- **Activity**: From the line containing "none -> bottle [22,334,52,388]" down to the last line of the records below, restate each line word for word and leave out the rest.

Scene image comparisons

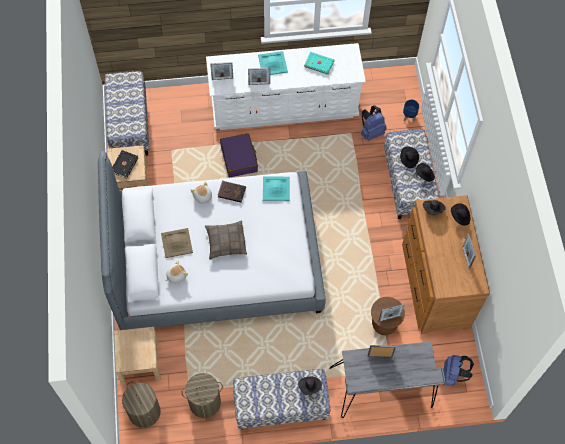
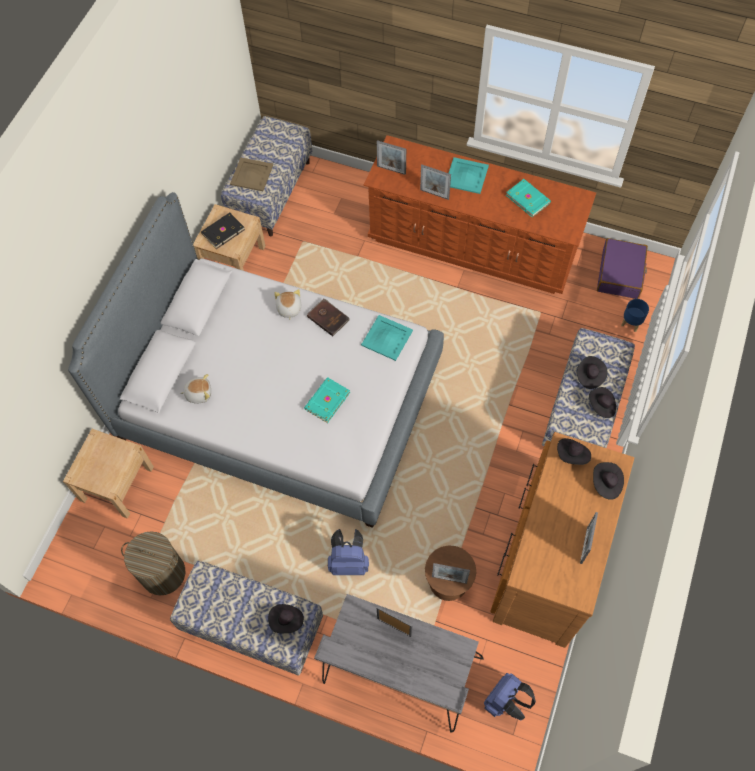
camera: 30 degrees right, 0 degrees up
laundry basket [122,382,161,428] -> none
beige tray [161,228,193,258] -> beige tray moved to [230,158,273,191]
pillow [205,220,247,260] -> none
white dresser [206,43,366,130] -> brown dresser [364,135,596,294]
purple suitcase [220,133,258,178] -> purple suitcase moved to [597,238,648,299]
blue backpack [361,105,387,141] -> blue backpack moved to [328,529,369,575]
none -> turquoise book [304,377,350,423]

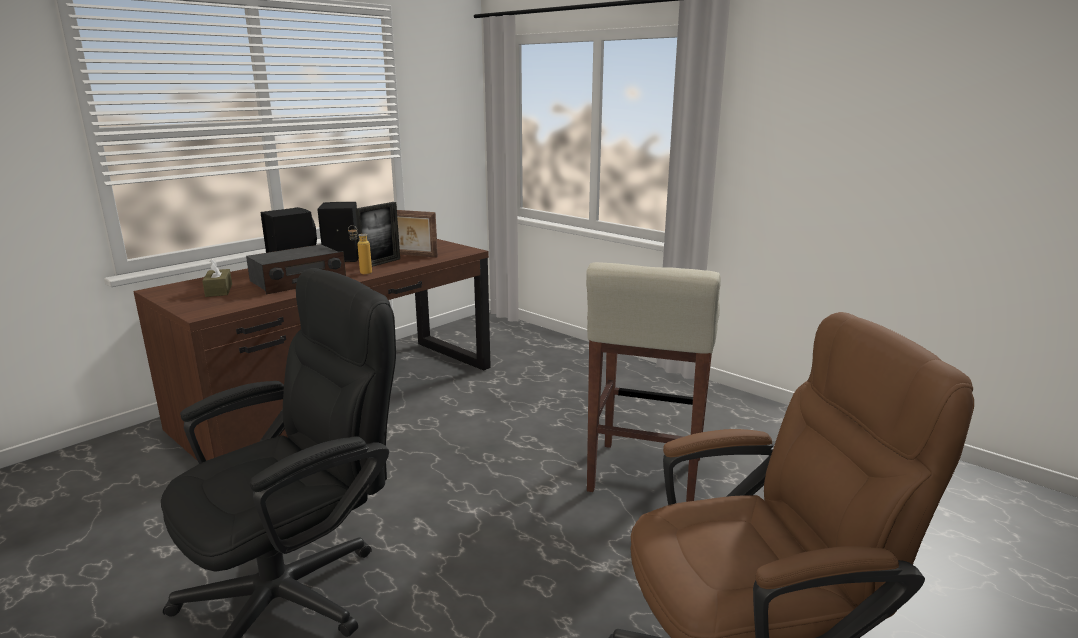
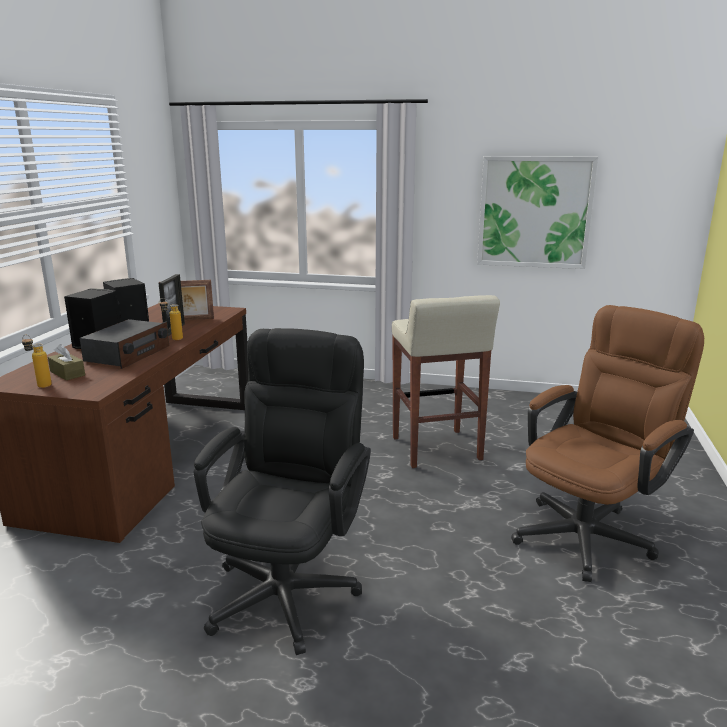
camera: 30 degrees left, 0 degrees up
none -> bottle [22,334,52,388]
none -> picture [477,156,598,269]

- **Result**:
none -> bottle [22,334,52,388]
none -> picture [477,156,598,269]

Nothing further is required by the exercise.